= Beginning of Section =
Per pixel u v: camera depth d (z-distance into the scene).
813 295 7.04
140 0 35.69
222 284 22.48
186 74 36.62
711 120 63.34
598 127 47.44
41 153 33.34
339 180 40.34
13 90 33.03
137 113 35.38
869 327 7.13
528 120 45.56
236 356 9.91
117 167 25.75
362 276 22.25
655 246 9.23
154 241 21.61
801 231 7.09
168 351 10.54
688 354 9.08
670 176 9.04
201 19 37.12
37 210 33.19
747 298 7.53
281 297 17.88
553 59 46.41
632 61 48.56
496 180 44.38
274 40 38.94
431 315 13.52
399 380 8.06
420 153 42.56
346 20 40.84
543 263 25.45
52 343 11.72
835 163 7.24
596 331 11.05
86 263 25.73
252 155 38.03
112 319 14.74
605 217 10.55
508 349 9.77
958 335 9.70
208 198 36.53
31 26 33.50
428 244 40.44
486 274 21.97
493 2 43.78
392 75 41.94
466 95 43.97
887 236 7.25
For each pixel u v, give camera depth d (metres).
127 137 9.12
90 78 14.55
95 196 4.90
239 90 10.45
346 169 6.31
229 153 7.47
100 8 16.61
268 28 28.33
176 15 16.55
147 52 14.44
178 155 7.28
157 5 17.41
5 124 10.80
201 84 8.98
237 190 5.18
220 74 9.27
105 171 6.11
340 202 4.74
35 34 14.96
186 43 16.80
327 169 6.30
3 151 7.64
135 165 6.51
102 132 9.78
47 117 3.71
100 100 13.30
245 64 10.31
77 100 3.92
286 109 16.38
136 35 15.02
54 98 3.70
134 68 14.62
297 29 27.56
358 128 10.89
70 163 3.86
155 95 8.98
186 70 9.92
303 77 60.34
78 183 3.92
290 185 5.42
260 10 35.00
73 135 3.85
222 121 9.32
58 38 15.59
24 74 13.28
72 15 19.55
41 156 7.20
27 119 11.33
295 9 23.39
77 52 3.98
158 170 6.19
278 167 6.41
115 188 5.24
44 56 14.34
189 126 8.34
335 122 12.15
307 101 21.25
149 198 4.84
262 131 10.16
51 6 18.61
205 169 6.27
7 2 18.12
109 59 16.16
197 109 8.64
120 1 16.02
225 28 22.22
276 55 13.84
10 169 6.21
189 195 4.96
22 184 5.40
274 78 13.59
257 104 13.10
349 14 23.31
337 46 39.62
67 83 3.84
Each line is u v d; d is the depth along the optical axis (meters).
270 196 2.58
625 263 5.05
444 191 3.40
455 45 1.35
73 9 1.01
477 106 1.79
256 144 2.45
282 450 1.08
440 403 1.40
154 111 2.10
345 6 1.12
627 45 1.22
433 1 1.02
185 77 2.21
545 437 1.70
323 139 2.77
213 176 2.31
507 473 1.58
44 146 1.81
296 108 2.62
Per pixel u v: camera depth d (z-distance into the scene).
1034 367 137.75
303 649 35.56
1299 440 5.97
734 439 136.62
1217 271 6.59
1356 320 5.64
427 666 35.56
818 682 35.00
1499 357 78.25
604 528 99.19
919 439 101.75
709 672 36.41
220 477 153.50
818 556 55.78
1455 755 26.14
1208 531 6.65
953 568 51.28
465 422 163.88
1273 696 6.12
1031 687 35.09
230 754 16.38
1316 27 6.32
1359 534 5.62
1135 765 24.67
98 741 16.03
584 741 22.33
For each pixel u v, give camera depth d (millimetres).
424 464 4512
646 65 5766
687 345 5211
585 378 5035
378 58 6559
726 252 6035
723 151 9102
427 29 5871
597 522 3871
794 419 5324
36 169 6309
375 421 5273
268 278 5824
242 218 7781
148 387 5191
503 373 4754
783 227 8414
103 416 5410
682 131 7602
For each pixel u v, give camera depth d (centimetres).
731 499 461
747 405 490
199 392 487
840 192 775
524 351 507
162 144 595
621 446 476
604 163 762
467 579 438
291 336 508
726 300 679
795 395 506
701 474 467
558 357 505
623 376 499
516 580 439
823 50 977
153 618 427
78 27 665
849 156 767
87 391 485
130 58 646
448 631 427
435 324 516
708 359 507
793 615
= End of Section =
**Requirement**
Set each line down exactly, starting with the one that contains "1356 320 5.64" and ending with the last line of the listing; add nothing else.

**Answer area**
1356 320 5.64
427 666 35.56
818 682 35.00
1499 357 78.25
604 528 99.19
919 439 101.75
709 672 36.41
220 477 153.50
818 556 55.78
1455 755 26.14
1208 531 6.65
953 568 51.28
465 422 163.88
1273 696 6.12
1031 687 35.09
230 754 16.38
1316 27 6.32
1359 534 5.62
1135 765 24.67
98 741 16.03
584 741 22.33
For each pixel u v, give camera depth d (millimetres).
424 464 4512
646 65 5766
687 345 5211
585 378 5035
378 58 6559
726 252 6035
723 151 9102
427 29 5871
597 522 3871
794 419 5324
36 169 6309
375 421 5273
268 278 5824
242 218 7781
148 387 5191
503 373 4754
783 227 8414
103 416 5410
682 131 7602
For each pixel u v, give camera depth d (centimetres).
731 499 461
747 405 490
199 392 487
840 192 775
524 351 507
162 144 595
621 446 476
604 163 762
467 579 438
291 336 508
726 300 679
795 395 506
701 474 467
558 357 505
623 376 499
516 580 439
823 50 977
153 618 427
78 27 665
849 156 767
87 391 485
130 58 646
448 631 427
435 324 516
708 359 507
793 615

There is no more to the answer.